1756-09-01, de Théodore Tronchin à Jean Jacques Rousseau.

J'ai reçû, mon respectable ami, vos lettres avec l'empressement qui précède & qui suit tout ce qui vient de vous & avec le plaisir qui acompagne tout ce qui est bien.
Je voudrois pouvoir vous répondre du même effet sur notre ami, mais que peut-on atendre d'un homme qui est presque toujours en contradiction avec lui même, & dont le coeur a toujours été la dupe de l'esprit. Son état moral a été dès sa plus tendre enfance si peu naturel & si altéré, que son être actuel fait un tout artificiel qui ne ressemble à rien. De tous les hommes qui co-existent celui qu'il connoit le moins c'est lui même, tous les raports de lui aux autres hommes & des autres hommes à lui sont dérangez, il a voulu plus de bonheur qu'il n'en pouvoit prétendre, l'excès de ses prétensions l'a conduit insensiblement à cette espèce d'injustice que les loix ne condamnent pas, mais que la raison désaprouve.
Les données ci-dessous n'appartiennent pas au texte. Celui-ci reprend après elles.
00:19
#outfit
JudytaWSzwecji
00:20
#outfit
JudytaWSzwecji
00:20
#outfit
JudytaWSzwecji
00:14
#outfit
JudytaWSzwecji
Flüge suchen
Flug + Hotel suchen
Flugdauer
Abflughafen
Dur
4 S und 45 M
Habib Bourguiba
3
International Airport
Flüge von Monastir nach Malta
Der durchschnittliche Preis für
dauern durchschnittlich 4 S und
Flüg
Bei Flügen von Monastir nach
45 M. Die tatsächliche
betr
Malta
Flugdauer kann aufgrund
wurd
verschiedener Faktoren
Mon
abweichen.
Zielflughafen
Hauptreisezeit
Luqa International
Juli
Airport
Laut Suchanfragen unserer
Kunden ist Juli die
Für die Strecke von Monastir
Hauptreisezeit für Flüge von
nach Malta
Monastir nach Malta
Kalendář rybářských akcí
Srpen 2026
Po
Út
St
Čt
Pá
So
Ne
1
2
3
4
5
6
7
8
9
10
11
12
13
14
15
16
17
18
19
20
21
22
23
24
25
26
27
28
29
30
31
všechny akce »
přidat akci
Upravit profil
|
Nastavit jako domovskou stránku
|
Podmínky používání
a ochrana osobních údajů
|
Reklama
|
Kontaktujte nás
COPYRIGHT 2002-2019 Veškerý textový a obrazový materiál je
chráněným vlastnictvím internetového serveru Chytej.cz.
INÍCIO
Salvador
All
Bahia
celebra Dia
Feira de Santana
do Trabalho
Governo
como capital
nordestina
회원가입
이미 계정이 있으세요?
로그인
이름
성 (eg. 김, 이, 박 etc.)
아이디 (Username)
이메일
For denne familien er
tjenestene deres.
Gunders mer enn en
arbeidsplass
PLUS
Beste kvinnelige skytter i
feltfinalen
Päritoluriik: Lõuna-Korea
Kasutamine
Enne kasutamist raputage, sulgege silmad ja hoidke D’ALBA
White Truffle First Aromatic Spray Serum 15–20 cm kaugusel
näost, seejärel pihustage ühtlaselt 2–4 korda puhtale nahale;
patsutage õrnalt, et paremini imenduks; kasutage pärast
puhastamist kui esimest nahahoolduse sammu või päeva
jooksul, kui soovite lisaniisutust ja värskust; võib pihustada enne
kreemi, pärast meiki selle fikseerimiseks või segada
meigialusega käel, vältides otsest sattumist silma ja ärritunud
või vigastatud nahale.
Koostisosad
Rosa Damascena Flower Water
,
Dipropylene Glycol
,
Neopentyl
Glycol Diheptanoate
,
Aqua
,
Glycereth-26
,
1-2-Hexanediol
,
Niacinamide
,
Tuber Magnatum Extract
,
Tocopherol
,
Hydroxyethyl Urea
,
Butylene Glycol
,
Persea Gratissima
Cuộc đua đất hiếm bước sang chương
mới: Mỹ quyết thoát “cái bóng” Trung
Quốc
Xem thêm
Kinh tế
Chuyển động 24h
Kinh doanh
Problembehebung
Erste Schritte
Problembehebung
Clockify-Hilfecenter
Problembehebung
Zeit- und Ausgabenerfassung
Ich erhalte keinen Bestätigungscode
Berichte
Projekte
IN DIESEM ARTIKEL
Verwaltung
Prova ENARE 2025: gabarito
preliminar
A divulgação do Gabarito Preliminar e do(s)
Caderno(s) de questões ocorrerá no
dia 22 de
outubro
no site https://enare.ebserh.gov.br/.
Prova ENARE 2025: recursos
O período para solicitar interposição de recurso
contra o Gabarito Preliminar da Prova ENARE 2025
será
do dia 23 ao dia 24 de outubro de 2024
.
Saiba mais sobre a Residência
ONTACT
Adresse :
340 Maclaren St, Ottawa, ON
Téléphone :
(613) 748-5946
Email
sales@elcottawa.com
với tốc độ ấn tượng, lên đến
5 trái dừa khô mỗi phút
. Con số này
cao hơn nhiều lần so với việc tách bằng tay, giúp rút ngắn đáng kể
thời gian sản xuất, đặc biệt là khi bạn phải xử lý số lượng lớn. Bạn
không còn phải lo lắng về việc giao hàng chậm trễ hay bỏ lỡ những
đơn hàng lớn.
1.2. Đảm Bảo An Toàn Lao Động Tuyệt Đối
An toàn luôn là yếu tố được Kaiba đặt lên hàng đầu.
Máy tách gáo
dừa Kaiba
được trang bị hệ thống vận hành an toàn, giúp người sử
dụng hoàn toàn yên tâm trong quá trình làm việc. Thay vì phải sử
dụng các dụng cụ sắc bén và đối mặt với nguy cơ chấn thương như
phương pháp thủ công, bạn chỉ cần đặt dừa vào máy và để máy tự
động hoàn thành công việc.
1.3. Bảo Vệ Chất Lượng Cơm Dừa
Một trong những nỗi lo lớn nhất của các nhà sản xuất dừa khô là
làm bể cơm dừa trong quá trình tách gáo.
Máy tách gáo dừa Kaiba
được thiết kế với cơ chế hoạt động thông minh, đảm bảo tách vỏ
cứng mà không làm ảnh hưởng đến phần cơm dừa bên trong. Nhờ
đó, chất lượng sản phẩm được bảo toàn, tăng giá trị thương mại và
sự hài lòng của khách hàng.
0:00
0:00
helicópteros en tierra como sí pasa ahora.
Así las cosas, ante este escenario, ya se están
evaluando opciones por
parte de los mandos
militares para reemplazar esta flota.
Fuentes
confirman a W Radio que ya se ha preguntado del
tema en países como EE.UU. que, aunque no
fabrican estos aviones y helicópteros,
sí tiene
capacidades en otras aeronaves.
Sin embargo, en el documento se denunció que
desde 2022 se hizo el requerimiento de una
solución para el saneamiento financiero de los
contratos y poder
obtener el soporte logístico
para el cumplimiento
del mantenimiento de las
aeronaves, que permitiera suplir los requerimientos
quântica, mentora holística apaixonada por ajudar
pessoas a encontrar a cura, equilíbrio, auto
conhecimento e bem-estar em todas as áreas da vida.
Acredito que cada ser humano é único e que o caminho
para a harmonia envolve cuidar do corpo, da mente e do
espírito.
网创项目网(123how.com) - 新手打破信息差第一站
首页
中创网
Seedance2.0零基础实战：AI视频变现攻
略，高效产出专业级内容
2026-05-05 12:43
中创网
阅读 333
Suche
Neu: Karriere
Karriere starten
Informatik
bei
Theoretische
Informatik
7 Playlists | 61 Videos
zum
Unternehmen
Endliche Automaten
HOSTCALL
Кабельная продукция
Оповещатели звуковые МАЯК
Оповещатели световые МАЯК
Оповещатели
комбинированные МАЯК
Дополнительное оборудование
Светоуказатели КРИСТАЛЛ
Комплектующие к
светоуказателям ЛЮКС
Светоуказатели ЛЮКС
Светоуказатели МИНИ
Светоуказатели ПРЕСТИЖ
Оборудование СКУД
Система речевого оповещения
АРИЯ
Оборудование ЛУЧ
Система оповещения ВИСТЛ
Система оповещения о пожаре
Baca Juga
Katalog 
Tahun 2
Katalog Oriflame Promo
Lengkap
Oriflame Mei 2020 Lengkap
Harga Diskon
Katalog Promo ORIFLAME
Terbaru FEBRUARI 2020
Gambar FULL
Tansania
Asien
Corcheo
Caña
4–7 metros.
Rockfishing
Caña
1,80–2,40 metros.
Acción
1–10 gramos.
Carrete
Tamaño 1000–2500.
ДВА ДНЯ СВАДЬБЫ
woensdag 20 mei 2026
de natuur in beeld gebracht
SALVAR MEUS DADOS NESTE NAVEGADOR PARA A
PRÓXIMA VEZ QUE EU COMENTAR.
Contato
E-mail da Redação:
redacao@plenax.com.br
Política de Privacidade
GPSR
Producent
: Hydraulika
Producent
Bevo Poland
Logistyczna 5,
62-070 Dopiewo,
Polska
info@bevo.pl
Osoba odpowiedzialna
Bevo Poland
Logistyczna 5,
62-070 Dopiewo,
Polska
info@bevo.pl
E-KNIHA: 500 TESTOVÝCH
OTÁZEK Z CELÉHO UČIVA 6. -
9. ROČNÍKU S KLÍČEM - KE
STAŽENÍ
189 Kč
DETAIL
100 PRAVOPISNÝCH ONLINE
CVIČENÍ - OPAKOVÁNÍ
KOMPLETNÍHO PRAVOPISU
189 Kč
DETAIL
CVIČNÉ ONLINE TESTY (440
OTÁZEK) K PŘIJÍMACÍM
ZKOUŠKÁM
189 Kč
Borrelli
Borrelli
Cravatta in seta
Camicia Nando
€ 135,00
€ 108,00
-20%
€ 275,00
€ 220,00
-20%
Il n'a pas enlevé le bled de son voisin, il n'a pas pris son boeuf ou sa vache, mais il a fait d'autres rapines, pour se donner une réputation & une supériorité que l'homme sage méprise, parce qu'elle est toujours trop chêre. Peut être n'a t-il pas été assez délicat sur le choix des moyens. Les louanges & les cajoleries de ses admirateurs ont achevé ce que ses prétensions immodérées avoient commencé, & croyant en être le maitre, il est devenu l'esclave de ses admirateurs, son bonheur a dépendu d'eux. Ce fondement trompeur y a laissé des vuides immenses, il s'est acoutumé aux louanges, & à quoi ne s'acoutume t-on pas? L'habitude leur a fait perdre un prix imaginaire, c'est que la vanité en fait l'estimation, et qu'elle même compte ensuite pour rien ce qu'elle s'aproprie, & pour trop ce qu'on lui refuse, d'où il arive enfin que les injures de la Baumelle font plus de peine, que les aclamations du parterre n'ont jamais fait de plaisir, & qu'en résulte t-il? la crainte de la mort, car on en tremble, n'empêche pas qu'on ne se plaigne de la vie, & ne sachant à qui s'en prendre, on se plaint de la providence, quand on devroit n'être mécontent que de soi même.

Que les hommes sont injustes, mon cher Rousseau, & qu'ils sont à plaindre! Après tous les changements arivez à leur état naturel, le bonheur n'est plus fait pour eux. Je lève mes épaules en les plaignant de les voir courir à perdre haleine, après une ombre qui les fuit, & c'est le Dieu qui les a fait qui a tort. Non, il n'a pas tort, car je suis content, & si je le suis d'autres peuvent l'être. J'ai des enfants qui le seront, si je puis faire encore quelques pas avec eux. Ils n'auront point besoin des Arts qui endorment le coeur malade, mais qui ne le guérissent pas. Leur perfection prouve l'excès de la maladie, il n'auroit point falu de Luth à Saul s'il se fût bien porté. A juger du futur par le passé, notre ami se roidira contre vos raisons. Lorsqu'il eût fait son poëme je le conjurai de le brûler. Je partis pour Paris, nos amis communs se réunirent pour obtenir la même grâce, tout ce qu'on put gagner sur lui fut de l'adoucir, vous verrez la diférence en comparant le second poëme au premier. Notre ami de Gauffecour a été témoin de la scène, à ce qu'on m'a dit depuis. J'espère pourtant qu'il lira votre belle lettre avec attention, si elle ne produit aucun effet, c'est qu'à soixante ans on ne guérit guères des maux qui commencent à dix huit. On l'a gâté, on en gâtera bien d'autres. Plaignons le, & conservons nous.

Je n'ai pas perdu un instant de vûe notre dernière conversation. Pensez vous toujours de même? Je me flate que le Cardinal de la Rochefoucault m'acordera ce que son prédécesseur m'avoit promis. Je vous embrasse tendrement, mon respectable ami, votre amitié fait une des grandes douceurs de ma vie.